New research report from WildBrain Spark examines the viewing habits and preferences of the first fully digital cohort of kids.
WildBrain Spark has published new research in partnership with Ipsos MORI that explores the influence of Generation Alpha – the first fully digital cohort of kids – and how their viewing habits and preferences impact purchasing decisions in US households.
The Streaming Generation: Shaping the future of family advertising explores key family and kids’ viewing trends, looking closely at everything from what they watch and when, to how and why they do so, and how it shapes brand preferences and purchasing decisions.
Gen As are the first generation to be born entirely in the 21st century with their birth years commonly recognised as between 2010 and 2025, with estimations that they could become two billion-strong worldwide in that time.
The research highlights how kids and families are going ‘back to the future’ by continuing to co-view long-form content on large-screen TVs, but increasingly switching to streamed content from SVOD and AVOD platforms.
The results also shows the growing importance of AVOD platforms for brands and IP owners looking to reach kids and families, and how Generation Alpha – and their parents – are navigating the practically unlimited amount of content available to them on demand.
Key findings include:
- Smart TVs remain the top choice for families when watching children’s shows, films, videos and clips together, with nearly half (46%) of parents doing so.
- AVOD is holding strong when it comes to viewing choices. YouTube and YouTube Kids combined is in second place in the list of the most watched streaming services by children (66%), only just beaten by Netflix (69%).
- The COVID-19 pandemic has given adults more time to watch TV with their children and in general – 81% of US families watch kids’ content together several times a week or more, with 44% doing so daily.
- The ‘together’ trend is set to continue. 84% of parents say the time spent watching with their children is expected to be more, or the same, in the next 12 months.
- Approximately one quarter of parents say it’s not very, or not at all likely they’ll be watching linear TV services in the next 12 months, while around seven in 10 parents are expecting time spent watching both SVOD and AVOD services in the next 12 months to remain the same or increase.
- Advertising still plays an important role within children’s viewing. Three in five parents (58%) said their children’s viewing preferences have led them to research or buy a product very often, or occasionally, in the six months leading up to June 2021.
- A third (33%) of all parents admitted the extent to which their children ask for something always increases when they have seen an ad for it.
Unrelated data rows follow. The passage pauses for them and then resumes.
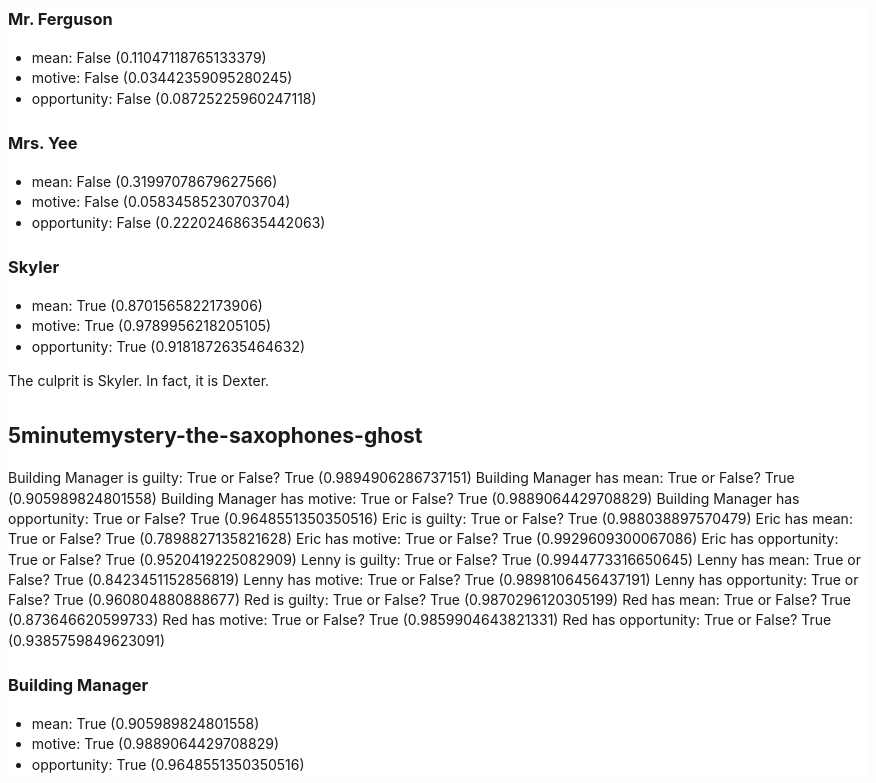 ### Mr. Ferguson
- mean: False (0.11047118765133379)
- motive: False (0.03442359095280245)
- opportunity: False (0.08725225960247118)

### Mrs. Yee
- mean: False (0.31997078679627566)
- motive: False (0.05834585230703704)
- opportunity: False (0.22202468635442063)

### Skyler
- mean: True (0.8701565822173906)
- motive: True (0.9789956218205105)
- opportunity: True (0.9181872635464632)

The culprit is Skyler.
In fact, it is Dexter.
## 5minutemystery-the-saxophones-ghost
Building Manager is guilty: True or False?
True (0.9894906286737151)
Building Manager has mean: True or False?
True (0.905989824801558)
Building Manager has motive: True or False?
True (0.9889064429708829)
Building Manager has opportunity: True or False?
True (0.9648551350350516)
Eric is guilty: True or False?
True (0.988038897570479)
Eric has mean: True or False?
True (0.7898827135821628)
Eric has motive: True or False?
True (0.9929609300067086)
Eric has opportunity: True or False?
True (0.9520419225082909)
Lenny is guilty: True or False?
True (0.9944773316650645)
Lenny has mean: True or False?
True (0.8423451152856819)
Lenny has motive: True or False?
True (0.9898106456437191)
Lenny has opportunity: True or False?
True (0.960804880888677)
Red is guilty: True or False?
True (0.9870296120305199)
Red has mean: True or False?
True (0.873646620599733)
Red has motive: True or False?
True (0.9859904643821331)
Red has opportunity: True or False?
True (0.9385759849623091)
### Building Manager
- mean: True (0.905989824801558)
- motive: True (0.9889064429708829)
- opportunity: True (0.9648551350350516)
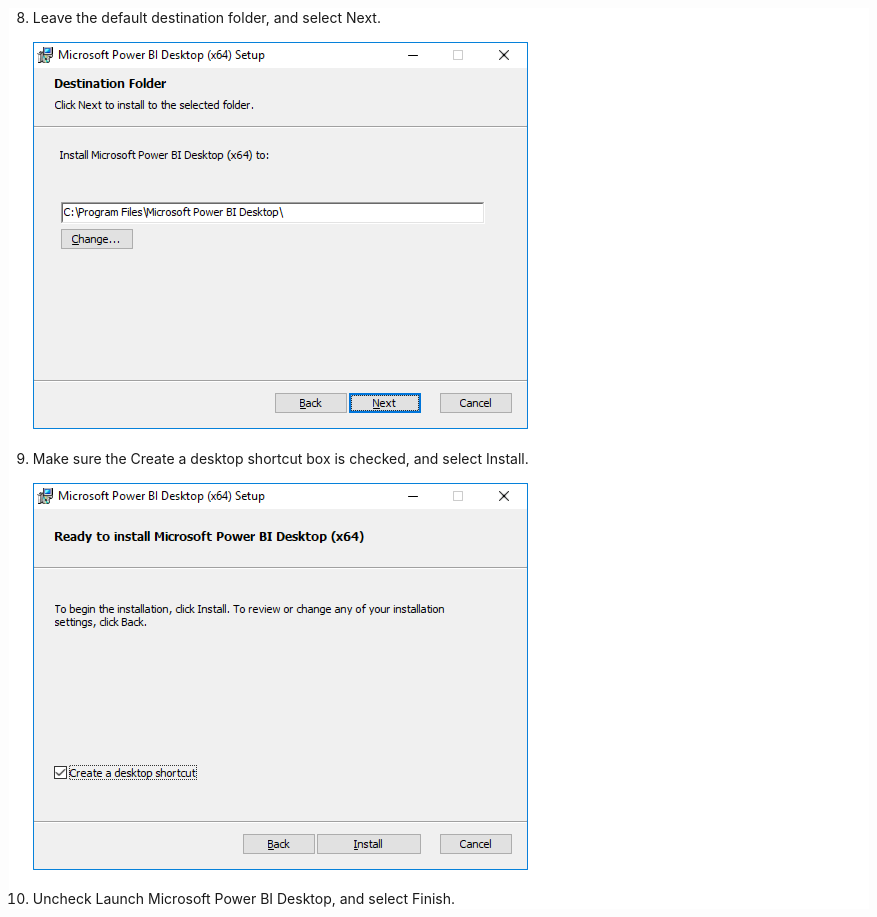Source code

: 8. Leave the default destination folder, and select Next.

    ![Screenshot of the Power BI Installer Wizard, Destination Folder page.](./media/power-bi-desktop-installer-destination-folder-screen.png "Power BI Desktop Installer Destination Folder page")

9. Make sure the Create a desktop shortcut box is checked, and select Install.

    ![Screenshot of the Power BI Installer Wizard, Ready to install page. The check box is selected for Create a desktop shortcut.](./media/power-bi-desktop-installer-ready-to-install-screen.png "Power BI Desktop Installer Ready to install")

10. Uncheck Launch Microsoft Power BI Desktop, and select Finish.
“These compelling findings not only show the dominance of streaming amongst kids and families particularly on AVOD platforms, but also highlight the ever growing influence of Generation Alpha in the digital home,” commented Jon Gisby, evp and md at WildBrain Spark. “It’s evident that co-viewing on a big TV screen is a trend that’s here to stay, with families demonstrating a clear leaning towards meaningful, educational and socially-driven content they can experience together.
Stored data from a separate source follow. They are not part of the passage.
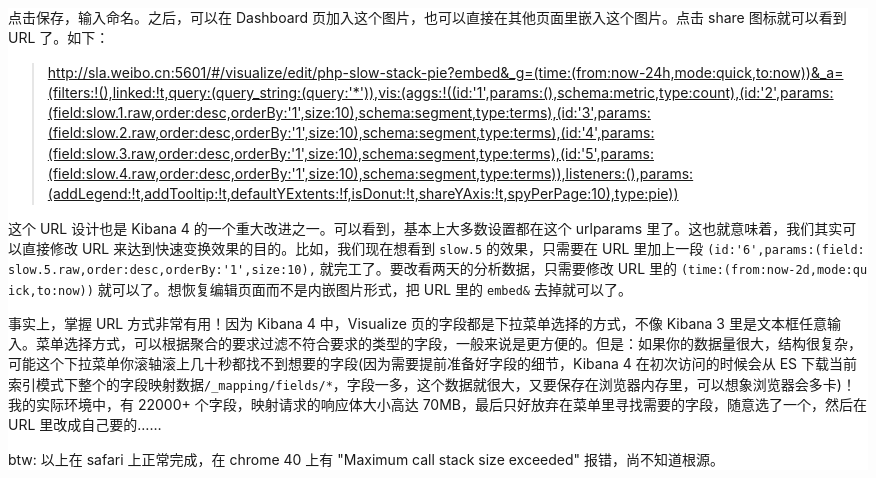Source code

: 点击保存，输入命名。之后，可以在 Dashboard 页加入这个图片，也可以直接在其他页面里嵌入这个图片。点击 share 图标就可以看到 URL 了。如下：

> http://sla.weibo.cn:5601/#/visualize/edit/php-slow-stack-pie?embed&_g=(time:(from:now-24h,mode:quick,to:now))&_a=(filters:!(),linked:!t,query:(query_string:(query:'*')),vis:(aggs:!((id:'1',params:(),schema:metric,type:count),(id:'2',params:(field:slow.1.raw,order:desc,orderBy:'1',size:10),schema:segment,type:terms),(id:'3',params:(field:slow.2.raw,order:desc,orderBy:'1',size:10),schema:segment,type:terms),(id:'4',params:(field:slow.3.raw,order:desc,orderBy:'1',size:10),schema:segment,type:terms),(id:'5',params:(field:slow.4.raw,order:desc,orderBy:'1',size:10),schema:segment,type:terms)),listeners:(),params:(addLegend:!t,addTooltip:!t,defaultYExtents:!f,isDonut:!t,shareYAxis:!t,spyPerPage:10),type:pie))

这个 URL 设计也是 Kibana 4 的一个重大改进之一。可以看到，基本上大多数设置都在这个 urlparams 里了。这也就意味着，我们其实可以直接修改 URL 来达到快速变换效果的目的。比如，我们现在想看到 `slow.5` 的效果，只需要在 URL 里加上一段 `(id:'6',params:(field:slow.5.raw,order:desc,orderBy:'1',size:10),` 就完工了。要改看两天的分析数据，只需要修改 URL 里的 `(time:(from:now-2d,mode:quick,to:now))` 就可以了。想恢复编辑页面而不是内嵌图片形式，把 URL 里的 `embed&` 去掉就可以了。

事实上，掌握 URL 方式非常有用！因为 Kibana 4 中，Visualize 页的字段都是下拉菜单选择的方式，不像 Kibana 3 里是文本框任意输入。菜单选择方式，可以根据聚合的要求过滤不符合要求的类型的字段，一般来说是更方便的。但是：如果你的数据量很大，结构很复杂，可能这个下拉菜单你滚轴滚上几十秒都找不到想要的字段(因为需要提前准备好字段的细节，Kibana 4 在初次访问的时候会从 ES 下载当前索引模式下整个的字段映射数据`/_mapping/fields/*`，字段一多，这个数据就很大，又要保存在浏览器内存里，可以想象浏览器会多卡)！我的实际环境中，有 22000+ 个字段，映射请求的响应体大小高达 70MB，最后只好放弃在菜单里寻找需要的字段，随意选了一个，然后在 URL 里改成自己要的……

btw: 以上在 safari 上正常完成，在 chrome 40 上有 "Maximum call stack size exceeded" 报错，尚不知道根源。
“This data provides important insights relevant to brand owners, marketers, and advertisers who need to ensure they are reaching Gen A and their families via premium content on AVOD platforms. Being a positive part of their world through both the shows families watch and the ads they see, is going to be key to any family brand’s success.”
Other key content findings included the nostalgia factor being a clear driver, with nearly two thirds of parent respondants (64%) agreeing they choose content for their children that reminds them of their childhood, while 62% of parents agree they choose “shows that I used to watch as a child”.
Other things topping the list of factors which influenced content choices were programmes that “make us laugh”, 83%, and “make us happy”, 82%, with 63% seeking out something to “help me forget about my everyday problems”.